As expected, existing home sales declined in November.  But lower existing home sales, and slower price appreciation, doesn't mean the housing recovery is over. What matters for jobs and the economy are new home sales, not existing home sales.  And I expect the housing recovery to continue.

A key story in the NAR release this morning was that inventory was up 5.0% year-over-year in November.    Inventory is still very low, but year-over-year inventory has now turned positive, and I expect inventory to continue to increase. With the low level of inventory, there is still upward pressure on prices - but as inventory starts to increase, buyer urgency will wane, and price increases will slow.

The NAR does not seasonally adjust inventory, even though there is a clear seasonal pattern. Trulia chief economist Jed Kolko sent me the seasonally adjusted inventory (see graph of NAR reported and seasonally adjusted).

This shows that inventory bottomed in January (on a seasonally adjusted basis), and is now up about 8.4% from the bottom. On a seasonally adjusted basis, inventory was up 1.7% in November, even though the NAR reported inventory declined NSA.

Important: The NAR reports active listings, and although there is some variability across the country in what is considered active, most "contingent short sales" are not included. "Contingent short sales" are strange listings since the listings were frequently NEVER on the market (they were listed as contingent), and they hang around for a long time - they are probably more closely related to shadow inventory than active inventory. However when we compare inventory to 2005, we need to remember there were no "short sale contingent" listings in 2005. In the areas I track, the number of "short sale contingent" listings is also down sharply year-over-year.

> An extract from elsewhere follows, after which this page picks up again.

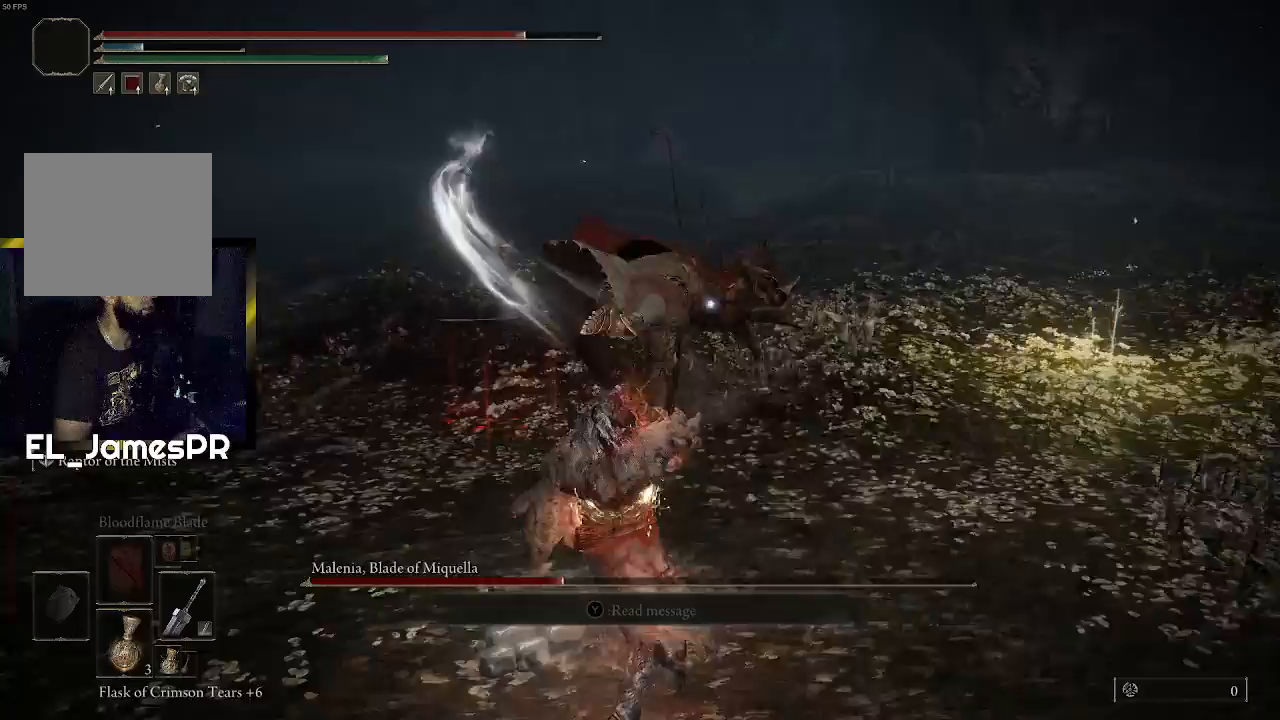
{"buttons": [], "left_stick": "down-left", "right_stick": "center", "events": []}
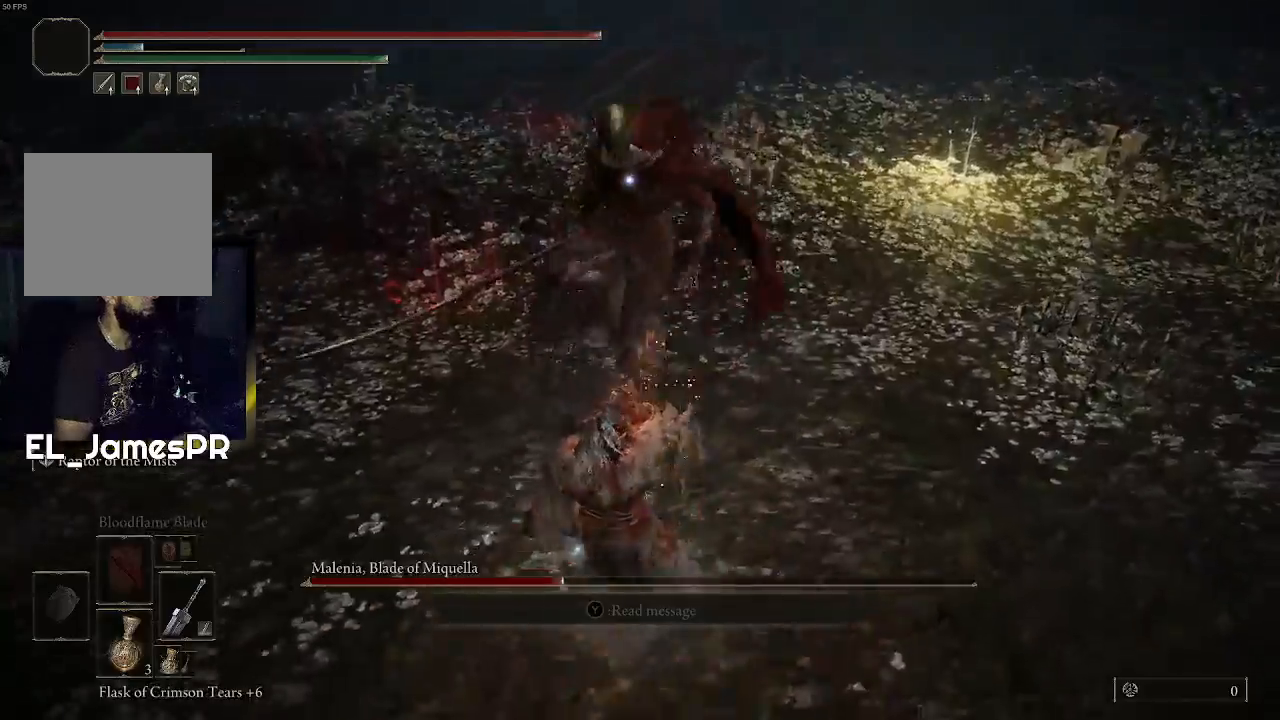
{"buttons": [], "left_stick": "down-left", "right_stick": "center", "events": []}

Another key point: The NAR reported total sales were down 1.2% from November 2012, but conventional sales were probably up from November 2012, and distressed sales down.  The NAR reported that 14% of sales were distressed in November (from a survey that isn't perfect):
Nine percent of November sales were foreclosures, and 5 percent were short sales.
Last year the NAR reported that 22% of sales were distressed sales.  So total sales were down slightly, distressed sales down sharply and conventional sales were up.  That is a positive sign. 

The following graph shows existing home sales Not Seasonally Adjusted (NSA).

Existing Home Sales NSA

Sales NSA in November (red column) were above the sales for 2007, 2008 and 2010, 2011.  Sales were below 2012 (fewer distressed sales), and below 2009 (boosted by tax credit).